Neville's Inner Vision
Within the inner scripture, the 'offering' is not to some distant deity, but to the I AM that you are. The grain is the mind’s daily bread—tiny portions of thought stirred with the oil of Spirit, baked by attention until they are fragrant offerings of gratitude. The perpetual aspect teaches you that devotion is not a variable mood but a steady state of consciousness: morning and night, you place a portion of your awareness on the altar, and it becomes a sweet savour in your own heaven.

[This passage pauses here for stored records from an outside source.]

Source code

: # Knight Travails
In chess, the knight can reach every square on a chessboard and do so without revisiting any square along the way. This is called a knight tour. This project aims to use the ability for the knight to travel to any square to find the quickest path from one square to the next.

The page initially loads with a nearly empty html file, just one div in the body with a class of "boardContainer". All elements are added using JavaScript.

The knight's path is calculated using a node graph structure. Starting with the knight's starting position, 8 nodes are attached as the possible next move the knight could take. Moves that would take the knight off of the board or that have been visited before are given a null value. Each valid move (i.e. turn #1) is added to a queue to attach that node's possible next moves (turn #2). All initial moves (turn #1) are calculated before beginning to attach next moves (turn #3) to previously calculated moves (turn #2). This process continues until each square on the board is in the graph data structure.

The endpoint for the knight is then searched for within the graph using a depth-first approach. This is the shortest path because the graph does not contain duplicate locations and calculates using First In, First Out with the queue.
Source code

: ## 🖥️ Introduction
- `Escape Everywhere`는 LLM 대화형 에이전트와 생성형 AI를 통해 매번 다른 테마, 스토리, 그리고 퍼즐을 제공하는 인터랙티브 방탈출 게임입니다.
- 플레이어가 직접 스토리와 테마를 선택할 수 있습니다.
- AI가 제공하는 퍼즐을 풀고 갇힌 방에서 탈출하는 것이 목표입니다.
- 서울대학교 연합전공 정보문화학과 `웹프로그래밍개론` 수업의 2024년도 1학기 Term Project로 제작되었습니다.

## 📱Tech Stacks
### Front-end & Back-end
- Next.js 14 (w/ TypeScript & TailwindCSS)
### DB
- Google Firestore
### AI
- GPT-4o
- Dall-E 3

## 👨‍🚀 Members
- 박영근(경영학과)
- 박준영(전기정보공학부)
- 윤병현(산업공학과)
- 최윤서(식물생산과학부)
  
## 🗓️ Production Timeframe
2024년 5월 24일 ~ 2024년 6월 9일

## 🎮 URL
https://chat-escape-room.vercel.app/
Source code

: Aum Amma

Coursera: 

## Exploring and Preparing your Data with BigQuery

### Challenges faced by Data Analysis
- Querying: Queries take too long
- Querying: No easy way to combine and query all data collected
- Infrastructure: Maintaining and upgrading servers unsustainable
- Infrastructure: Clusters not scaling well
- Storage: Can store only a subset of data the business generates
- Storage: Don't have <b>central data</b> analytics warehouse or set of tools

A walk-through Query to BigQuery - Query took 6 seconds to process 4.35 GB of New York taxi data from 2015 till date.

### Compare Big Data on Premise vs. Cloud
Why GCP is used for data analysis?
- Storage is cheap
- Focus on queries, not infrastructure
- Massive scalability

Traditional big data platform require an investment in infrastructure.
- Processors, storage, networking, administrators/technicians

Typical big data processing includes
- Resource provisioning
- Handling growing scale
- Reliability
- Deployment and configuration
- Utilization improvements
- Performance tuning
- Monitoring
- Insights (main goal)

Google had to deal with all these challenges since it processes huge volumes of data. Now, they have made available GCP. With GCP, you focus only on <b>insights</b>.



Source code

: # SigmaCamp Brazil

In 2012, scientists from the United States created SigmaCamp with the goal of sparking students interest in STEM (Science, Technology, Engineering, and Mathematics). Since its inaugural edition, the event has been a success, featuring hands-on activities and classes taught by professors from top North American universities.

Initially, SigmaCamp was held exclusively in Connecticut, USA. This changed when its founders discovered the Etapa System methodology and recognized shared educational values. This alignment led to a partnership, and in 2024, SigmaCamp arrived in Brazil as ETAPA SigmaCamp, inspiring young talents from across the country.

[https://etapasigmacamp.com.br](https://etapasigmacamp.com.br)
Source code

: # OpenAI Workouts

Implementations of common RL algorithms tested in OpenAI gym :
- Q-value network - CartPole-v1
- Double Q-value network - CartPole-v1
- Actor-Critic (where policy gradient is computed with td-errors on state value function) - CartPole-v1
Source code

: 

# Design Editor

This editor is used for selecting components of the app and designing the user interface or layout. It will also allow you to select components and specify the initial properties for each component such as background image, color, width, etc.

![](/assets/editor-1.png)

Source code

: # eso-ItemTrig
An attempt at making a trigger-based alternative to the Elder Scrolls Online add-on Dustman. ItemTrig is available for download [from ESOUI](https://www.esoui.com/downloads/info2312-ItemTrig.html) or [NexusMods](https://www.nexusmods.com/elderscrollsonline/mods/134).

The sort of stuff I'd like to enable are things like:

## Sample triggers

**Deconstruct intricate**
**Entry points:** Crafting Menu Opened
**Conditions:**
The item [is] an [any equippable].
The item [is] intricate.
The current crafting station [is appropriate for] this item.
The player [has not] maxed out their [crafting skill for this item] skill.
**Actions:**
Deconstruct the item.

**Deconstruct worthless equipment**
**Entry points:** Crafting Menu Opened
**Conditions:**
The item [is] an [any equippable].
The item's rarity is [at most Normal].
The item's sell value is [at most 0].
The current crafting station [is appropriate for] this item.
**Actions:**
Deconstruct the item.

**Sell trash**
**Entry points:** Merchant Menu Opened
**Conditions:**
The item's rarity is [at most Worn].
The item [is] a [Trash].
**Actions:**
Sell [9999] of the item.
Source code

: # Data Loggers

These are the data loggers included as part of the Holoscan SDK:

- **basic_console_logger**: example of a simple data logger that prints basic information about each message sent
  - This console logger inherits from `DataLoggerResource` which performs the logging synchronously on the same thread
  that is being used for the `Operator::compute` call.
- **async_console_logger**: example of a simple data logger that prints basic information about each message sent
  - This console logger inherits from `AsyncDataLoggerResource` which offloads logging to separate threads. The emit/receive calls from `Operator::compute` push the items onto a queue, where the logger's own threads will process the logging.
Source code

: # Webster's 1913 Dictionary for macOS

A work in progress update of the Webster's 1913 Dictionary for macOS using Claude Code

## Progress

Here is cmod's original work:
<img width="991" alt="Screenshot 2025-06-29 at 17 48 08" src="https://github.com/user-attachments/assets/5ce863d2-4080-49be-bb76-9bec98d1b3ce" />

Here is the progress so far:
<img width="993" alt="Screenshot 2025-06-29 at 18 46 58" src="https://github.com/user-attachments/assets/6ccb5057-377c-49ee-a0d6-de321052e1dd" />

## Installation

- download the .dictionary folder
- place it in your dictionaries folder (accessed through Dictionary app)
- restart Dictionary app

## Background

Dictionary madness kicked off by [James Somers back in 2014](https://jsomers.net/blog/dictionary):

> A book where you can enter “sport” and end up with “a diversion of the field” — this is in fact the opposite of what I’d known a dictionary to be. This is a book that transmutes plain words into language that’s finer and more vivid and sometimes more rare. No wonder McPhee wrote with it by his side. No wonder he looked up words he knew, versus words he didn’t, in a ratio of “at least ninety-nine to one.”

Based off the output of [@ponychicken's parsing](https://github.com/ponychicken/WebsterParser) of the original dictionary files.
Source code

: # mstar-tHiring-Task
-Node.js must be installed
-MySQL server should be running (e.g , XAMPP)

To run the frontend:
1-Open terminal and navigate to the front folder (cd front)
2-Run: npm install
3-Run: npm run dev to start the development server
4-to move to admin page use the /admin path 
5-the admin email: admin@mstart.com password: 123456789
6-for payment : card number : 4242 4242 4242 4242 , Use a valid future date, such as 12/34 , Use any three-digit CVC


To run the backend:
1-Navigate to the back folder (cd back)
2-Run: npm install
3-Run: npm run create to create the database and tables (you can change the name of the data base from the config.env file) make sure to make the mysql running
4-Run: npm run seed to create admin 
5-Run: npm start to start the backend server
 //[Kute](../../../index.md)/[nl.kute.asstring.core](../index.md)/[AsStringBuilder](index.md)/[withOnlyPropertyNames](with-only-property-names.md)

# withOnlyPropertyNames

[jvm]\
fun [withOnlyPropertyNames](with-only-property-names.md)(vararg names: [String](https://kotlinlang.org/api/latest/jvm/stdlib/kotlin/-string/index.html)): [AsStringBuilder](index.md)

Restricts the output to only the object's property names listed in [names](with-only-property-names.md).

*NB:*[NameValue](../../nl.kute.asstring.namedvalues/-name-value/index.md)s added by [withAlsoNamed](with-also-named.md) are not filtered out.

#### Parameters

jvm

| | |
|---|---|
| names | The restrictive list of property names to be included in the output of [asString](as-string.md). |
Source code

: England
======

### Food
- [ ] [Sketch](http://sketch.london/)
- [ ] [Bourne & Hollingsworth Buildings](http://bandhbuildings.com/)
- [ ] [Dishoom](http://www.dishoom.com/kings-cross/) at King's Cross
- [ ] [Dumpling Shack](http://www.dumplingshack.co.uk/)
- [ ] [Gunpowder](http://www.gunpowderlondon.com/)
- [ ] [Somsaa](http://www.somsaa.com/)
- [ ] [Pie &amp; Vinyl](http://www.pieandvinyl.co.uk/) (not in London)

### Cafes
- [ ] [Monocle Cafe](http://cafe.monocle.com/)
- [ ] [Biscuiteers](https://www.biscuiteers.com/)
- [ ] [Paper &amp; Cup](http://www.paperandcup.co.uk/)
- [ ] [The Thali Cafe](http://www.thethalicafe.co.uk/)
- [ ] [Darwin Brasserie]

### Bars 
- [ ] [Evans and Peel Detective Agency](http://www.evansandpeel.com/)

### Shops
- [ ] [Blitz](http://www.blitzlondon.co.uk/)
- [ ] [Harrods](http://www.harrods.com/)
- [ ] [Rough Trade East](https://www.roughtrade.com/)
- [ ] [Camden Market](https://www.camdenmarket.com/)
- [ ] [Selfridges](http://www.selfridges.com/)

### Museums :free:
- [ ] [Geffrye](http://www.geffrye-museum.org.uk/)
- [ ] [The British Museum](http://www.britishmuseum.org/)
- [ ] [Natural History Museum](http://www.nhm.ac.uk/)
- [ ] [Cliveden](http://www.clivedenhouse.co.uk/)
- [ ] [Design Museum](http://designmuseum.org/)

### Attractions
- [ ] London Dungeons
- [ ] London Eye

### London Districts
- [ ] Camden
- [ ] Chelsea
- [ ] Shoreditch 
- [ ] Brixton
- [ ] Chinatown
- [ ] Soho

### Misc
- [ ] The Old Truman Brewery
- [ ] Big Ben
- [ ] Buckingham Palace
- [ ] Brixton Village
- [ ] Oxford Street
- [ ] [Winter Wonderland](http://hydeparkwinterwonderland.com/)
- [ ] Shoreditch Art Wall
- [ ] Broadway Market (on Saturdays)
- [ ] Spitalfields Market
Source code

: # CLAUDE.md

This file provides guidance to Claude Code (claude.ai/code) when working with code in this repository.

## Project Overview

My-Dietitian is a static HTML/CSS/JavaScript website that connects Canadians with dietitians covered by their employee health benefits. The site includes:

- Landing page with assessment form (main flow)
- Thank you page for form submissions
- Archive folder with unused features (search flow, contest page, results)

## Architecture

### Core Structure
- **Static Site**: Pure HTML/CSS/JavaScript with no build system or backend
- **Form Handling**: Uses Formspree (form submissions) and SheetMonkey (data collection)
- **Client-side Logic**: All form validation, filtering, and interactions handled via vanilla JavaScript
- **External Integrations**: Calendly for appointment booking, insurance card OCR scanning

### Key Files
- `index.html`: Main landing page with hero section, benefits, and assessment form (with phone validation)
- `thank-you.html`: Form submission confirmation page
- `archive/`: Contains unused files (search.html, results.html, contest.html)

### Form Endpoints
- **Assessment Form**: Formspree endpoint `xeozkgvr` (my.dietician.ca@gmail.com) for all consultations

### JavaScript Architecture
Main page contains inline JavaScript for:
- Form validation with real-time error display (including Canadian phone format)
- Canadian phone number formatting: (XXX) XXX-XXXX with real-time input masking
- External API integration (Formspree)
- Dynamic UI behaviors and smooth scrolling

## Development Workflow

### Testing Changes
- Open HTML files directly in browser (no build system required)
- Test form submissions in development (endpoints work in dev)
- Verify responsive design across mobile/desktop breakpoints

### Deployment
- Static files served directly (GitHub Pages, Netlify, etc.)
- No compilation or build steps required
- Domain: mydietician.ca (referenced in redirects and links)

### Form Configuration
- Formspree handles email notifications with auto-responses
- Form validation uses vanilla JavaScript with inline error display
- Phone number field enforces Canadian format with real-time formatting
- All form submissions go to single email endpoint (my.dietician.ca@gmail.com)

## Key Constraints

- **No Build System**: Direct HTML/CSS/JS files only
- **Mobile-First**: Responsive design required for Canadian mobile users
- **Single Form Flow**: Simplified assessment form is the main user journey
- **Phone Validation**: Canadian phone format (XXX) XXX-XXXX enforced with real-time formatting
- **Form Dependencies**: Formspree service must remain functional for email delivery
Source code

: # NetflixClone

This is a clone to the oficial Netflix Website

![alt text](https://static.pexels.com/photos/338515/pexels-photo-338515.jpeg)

The priest who offers in his stead is you, the watcher inside, the one who consumes nothing but the fire of transformation; it is a statute forever because your inner life is eternal. When you understand that 'not eaten' means the ego-self is burned away, you feel your true self rising as I AM, the consciousness that remains when the old self vanishes. The simple act is faith in action: imagine you have already offered; feel the kitchens of your mind filled with oil and flour, and taste the calm of the Lord's approval.
Practice This Now
Act: Sit quietly and assume the role of inner priest. Each morning and evening, offer a tenth of your day as flour mixed with oil to the I AM; imagine it burning on the altar and leaving a fragrant sweetness in your mind.